Tomorrow’s AI accelerators will need to focus on memory to contend with the case of streaming weights through data. The primary goal of these chips will be to find a way to “feed the beast” and get the working set closer to the compute. This is what NVidia, who designed the best general-purpose parallel compute engine they could, has figured out how to do well. They had the advantage that getting data close to compute is a common problem in HPC systems, which have a large working set but tend to have higher arithmetic intensity than LLMs. While everyone else is scrambling to do this now, Nvidia has been working on this problem for almost a decade, as their Tesla accelerators have eaten the HPC world.
Some startups, like Groq and Cerebras, have found that they can somewhat adapt to this new environment, although both in relatively niche ways. Future technologies in this area could be new kinds of in-memory compute, new ways to attach memory to compute, or new multi-chip networks that allow you to get a lot more RAM and compute next to each other. Getting the working set closer to the compute can also mean compressing the working set, which generally happens through quantization. However, future accelerators may be able to find novel ways to compress the working set, which has a very predictable access pattern, that aren’t necessarily subject to the same working set limitations, like using traditional compression methods on LLM weights (although there are a lot of reasons why gzip-style compression won’t work well). Block floating point is one easy option here, which compresses floating-point numbers by sharing one exponent between many numbers, but there is probably something more clever to do.
It does appear that there is an unserved niche here in local LLMs (if that market exists): large memory capacity and high memory bandwidth combined with a relatively underpowered compute core seems to be something that nobody is doing yet. However, this is a problem that lives at the interface between memory and compute. Conversely, there may be another opportunity here in super-large batch sizes for companies like Google and OpenAI who probably do have the work available, and the solution to use in that case will look very different than the solution for low batch size. These systems will probably look a lot more like custom supercomputers than what we have today.

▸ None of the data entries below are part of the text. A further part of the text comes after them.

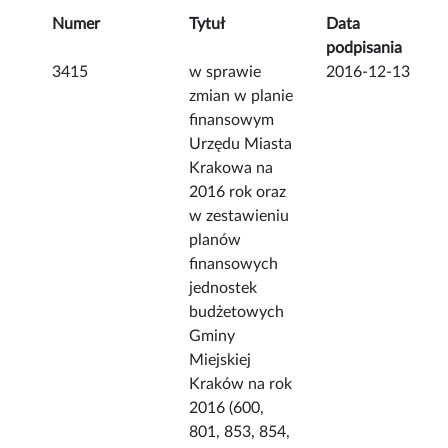
Numer
Tytuł
Data
podpisania
3415
w sprawie
2016-12-13
zmian w planie
finansowym
Urzędu Miasta
Krakowa na
2016 rok oraz
w zestawieniu
planów
finansowych
jednostek
budżetowych
Gminy
Miejskiej
Kraków na rok
2016 (600,
801, 853, 854,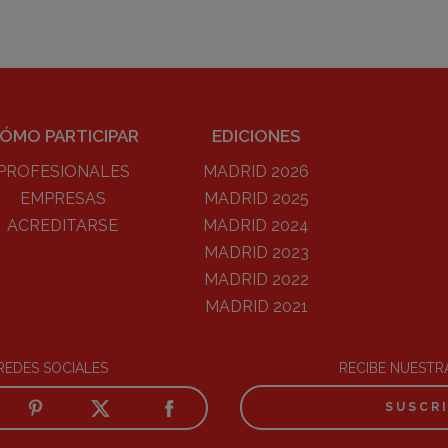
ÓMO PARTICIPAR
EDICIONES
PROFESIONALES
MADRID 2026
EMPRESAS
MADRID 2025
ACREDITARSE
MADRID 2024
MADRID 2023
MADRID 2022
MADRID 2021
REDES SOCIALES
RECIBE NUEST
SUSCR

The advances required to make LLMs orders of magnitude faster will likely be more system-level than circuit-level, but the GPU technologies that exist today for most “AI” aren’t necessarily off the mark. Nvidia/AMD’s manufacturing process edge may be able to more than make up for the efficiencies you can gain by focusing only on the computations used for inference. For startups, which already have a hard time raising the $10-20 million you would need to spin a chip, raising the hundreds of millions it may take to design these completely new systems may be beyond reach. With the pace of advancement in model architectures, there is also no guarantee that this research will be relevant by the time it arrives: the models of 2030 may be as different from today’s models as today’s models are from the models of 2016. In particular, as new architectures show up for models, the trend of incredibly low arithmetic intensity may not continue. Still, I am looking forward to seeing what the startups in this area can cook up.